O que fazer:
• a. Copie do trecho sobre cooperativas autogeridas a parte que começa nas palavras "Segundo Vieitez e" e termina depois de "levaram à bancarrota.".
• b. Segundo o trecho sobre cooperativas autogeridas, por que muitos dos trabalhadores que decidem participar da ocupação de uma planta produtiva tomam essa decisão? Responda em uma a três frases.
• c. Dê continuidade ao trecho sobre cooperativas autogeridas, começando logo após a última frase apresentada.

A autora aponta que o ascenso das lutas populares no final da década de 1980 permitiu o surgimento de inovações dos mecanismos de participação democrática, como o orçamento participativo, os conselhos de controle social e as experiências de cooperativas e autogestão[3] de empresas pelos trabalhadores. O surgimento e/ou fortalecimento dessas iniciativas relacionam-se com o recrudescimento da crise estrutural do capital e com a implantação de políticas neoliberais. Assim, a pretensão desses mecanismos “é ampliar o controle da sociedade civil sobre o Estado e o mercado, constituindo uma nova hegemonia de poder dos trabalhadores”(PANIAGO, 2008, p. 4). Para a autora, este mecanismos desencadearam uma curiosidade investigativa para verificar, se de fato, houve avanços em direção há libertação dos trabalhadores em relação à subordinação e dependência do capital, ou se estes, “se revelaram como instrumentos renovados de dominação do capital, seja na esfera do Estado, seja na esfera do mercado”(PANIAGO, 2008, p. 4).

O foco deste trabalho, como mencionado anteriormente, são as cooperativas autogeridas pelos trabalhadores. Essas experiências surgiram, principalmente, a partir da situação de empresas que, por diversos motivos, principalmente a falência, encerraram suas atividades. Essa atitude por parte dos antigos proprietários levou os trabalhadores a ocupar as fábricas e retomar a produção em defesa dos seus postos de trabalho (NOVAES, 2007; PANIAGO, 2008; VIEITEZ e DAL RI, 2001).

Em muitos casos, os trabalhadores que decidem participar da ocupação de uma planta produtiva são aqueles que têm poucas opções, seja pela dificuldade individual em encontrar outra colocação no mercado, seja pelo cenário de crise e desemprego estrutural que faz da busca de um novo emprego uma façanha cheia de incertezas. Verifica-se nos estudos aqui referenciados que, na maioria dos casos, os postos que exigem maior qualificação técnica, assim como os postos de gestão, não costumam participar da recuperação dos empreendimentos.

Segundo Vieitez e Dal Ri (2001), os empreendimentos recuperados apresentam problemas importantes que os levaram a fracassar na disputa de mercado. Entre eles cabe citar a defasagem tecnológica de alguns equipamentos e a produção de mercadorias que não conseguem fácil colocação no mercado[4].

Ao trabalhador desempregado, antevendo a possibilidade de não receber os passivos trabalhistas, não resta outra opção que “herdar” a planta produtiva nas condições em que ela se encontra, tendo a tarefa de tornar viável o empreendimento que os antigos patrões levaram à bancarrota.

Material fornecido:
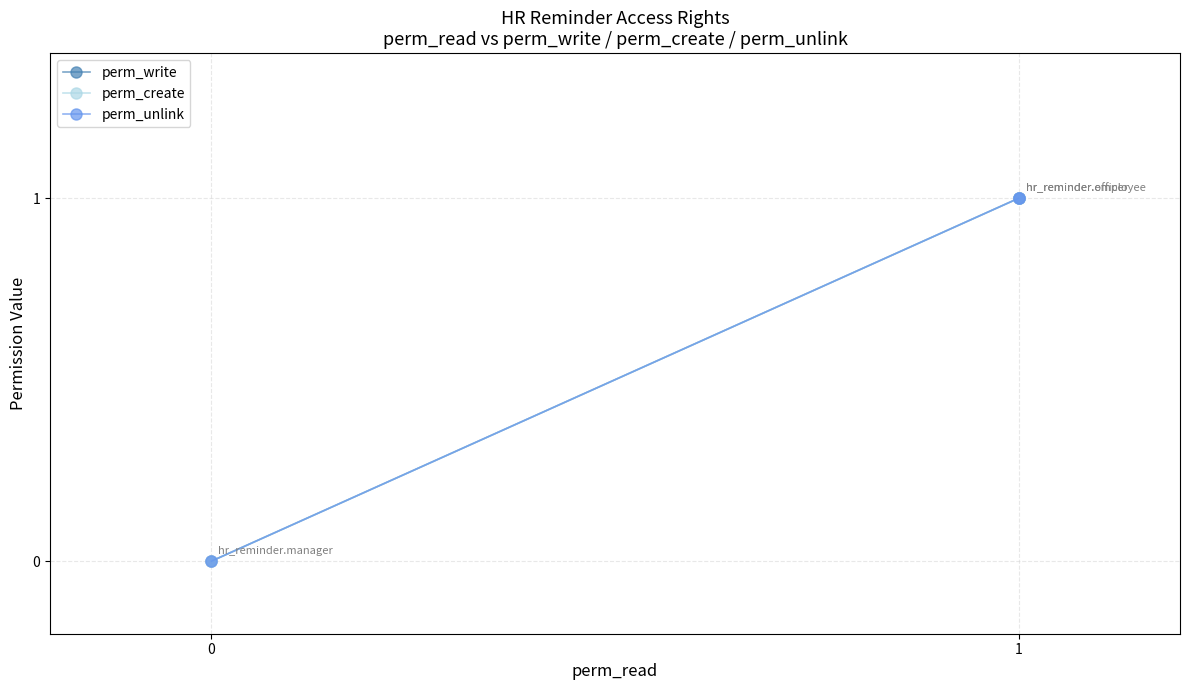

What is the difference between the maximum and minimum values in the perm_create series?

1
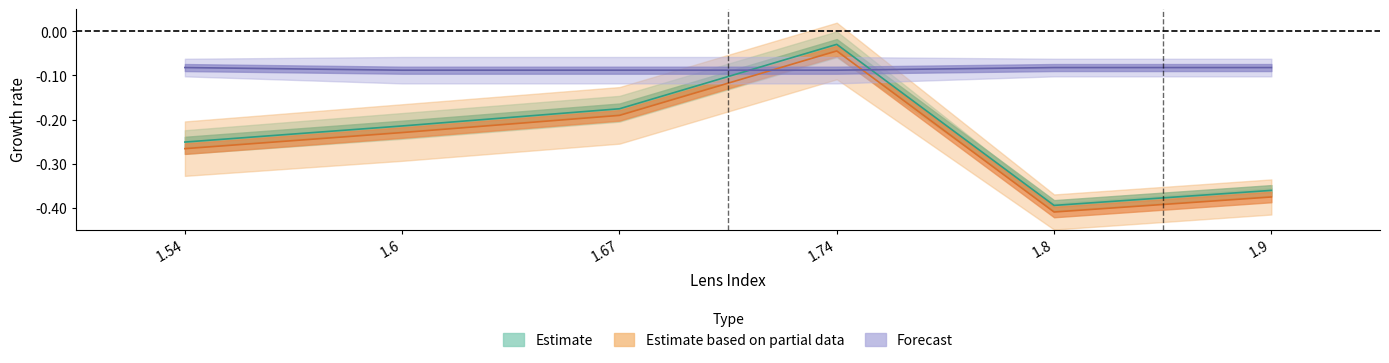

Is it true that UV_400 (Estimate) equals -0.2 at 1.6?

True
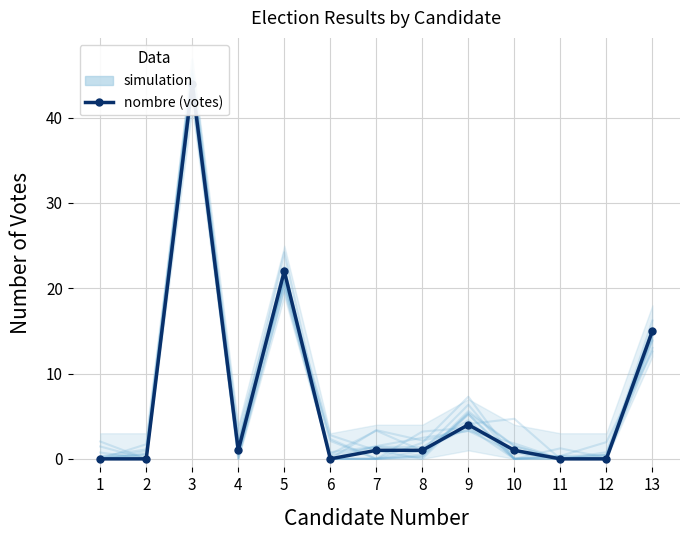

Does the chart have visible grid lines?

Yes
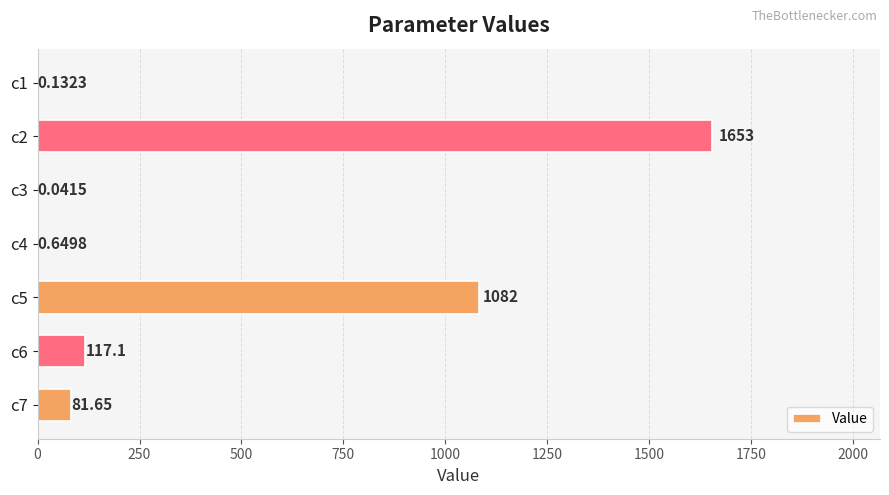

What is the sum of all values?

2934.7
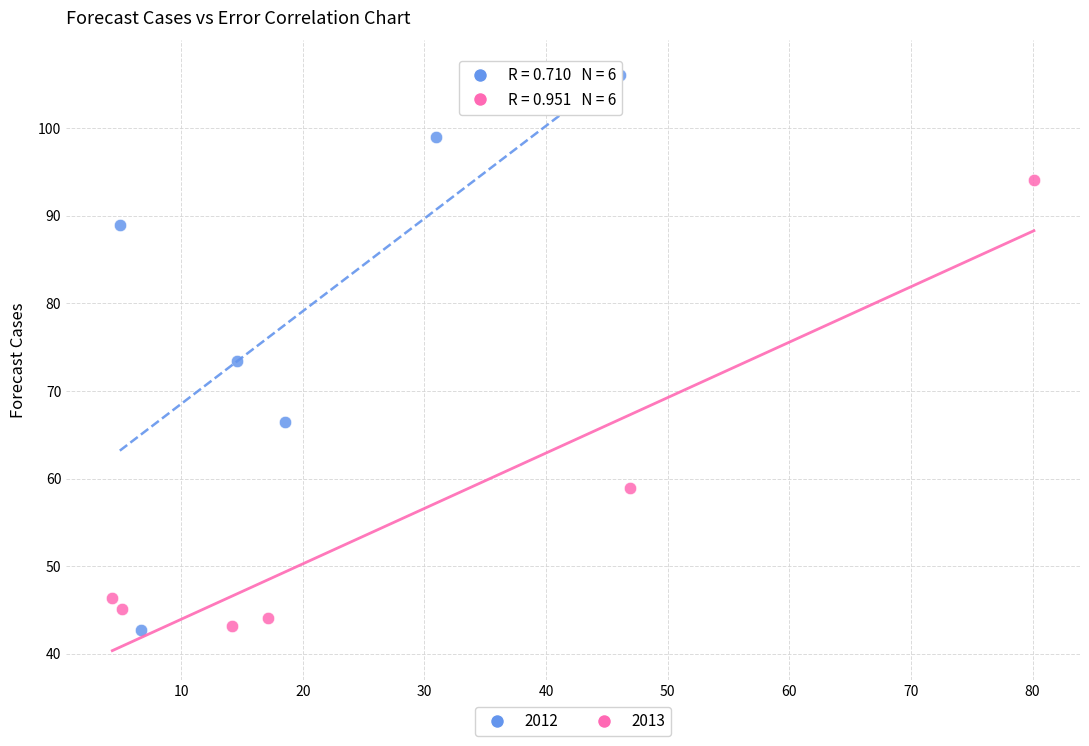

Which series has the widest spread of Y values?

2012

Respostas por tarefa:
• a.
Segundo Vieitez e Dal Ri (2001), os empreendimentos recuperados apresentam problemas importantes que os levaram a fracassar na disputa de mercado. Entre eles cabe citar a defasagem tecnológica de alguns equipamentos e a produção de mercadorias que não conseguem fácil colocação no mercado[4].

Ao trabalhador desempregado, antevendo a possibilidade de não receber os passivos trabalhistas, não resta outra opção que “herdar” a planta produtiva nas condições em que ela se encontra, tendo a tarefa de tornar viável o empreendimento que os antigos patrões levaram à bancarrota.

• b. Eles costumam ter poucas opções. Alguns têm dificuldade individual para encontrar outra colocação no mercado. Para outros, o cenário de crise e desemprego estrutural faz da busca de um novo emprego uma façanha cheia de incertezas.

• c.
Como bem aponta Paniago (2008), “o caráter de autogestão apontado nos parece ter muito a ver com um procedimento de transferência de responsabilidade, aos trabalhadores, dos prejuízos sociais provocados pela incapacidade empresarial dos antigos patrões de sobreviverem no capitalismo em crise” (PANIAGO, 2008, p. 7). Assim, as experiências produtivas autogestionárias acabam por atuar,

[…] como meio de socialização do ônus da crise junto aos trabalhadores, e não como um ato de conquista de autonomia do trabalho da subordinação hierárquica do capital. É uma alternativa, portanto, imposta pelas circunstâncias e não uma opção estratégica emancipatória que pretenda promover alterações substantivas na relação de subordinação ao capital e nas relações dominantes do mercado capitalista (PANIAGO, 2008, p. 7).

Mesmo quando a cooperativa consegue ser autogestionária “da porta para dentro”, não deixa de sofrer as consequências de participar do mercado capitalista. Diferente daquilo que afirmam os defensores do mercado, esse está muito longe de ser um espaço democrático ou libertador. Com o forte processo de concentração e centralização do capital, o mercado globalizado vem sendo dirigido por grandes corporações, restando às empresas menores encontrar nichos de mercado. São as grandes corporações as que detêm o poder de determinar o preço dos produtos, o padrão de qualidade e o processo de produção mais eficiente.

As cooperativas, que não podem excluir-se do mercado, continuam presas à lógica de produção e distribuição do capital, produzindo mercadorias que devem ser vendidas independente do seu valor de uso. A sua produção deve ser realizada seguindo o esquema geral da produção capitalista (D-M-D'). Se o fato de não haver um patrão capitalista permite que a cooperativa distribua entre seus trabalhadores o ganho que a ele cabia, o mesmo não acontece com as remunerações dos demais capitais, como é o caso do lucro comercial, do juro, da renda da terra e dos tributos. Em muitos casos, os fornecedores e os clientes detêm maior poder de negociação no mercado, impondo preços e prazos que acabam achatando os ganhos com a produção. Sem falar nas práticas de concorrência desleal que empresas de maior porte e com maior capital podem realizar para eliminar uma concorrente do mercado[5].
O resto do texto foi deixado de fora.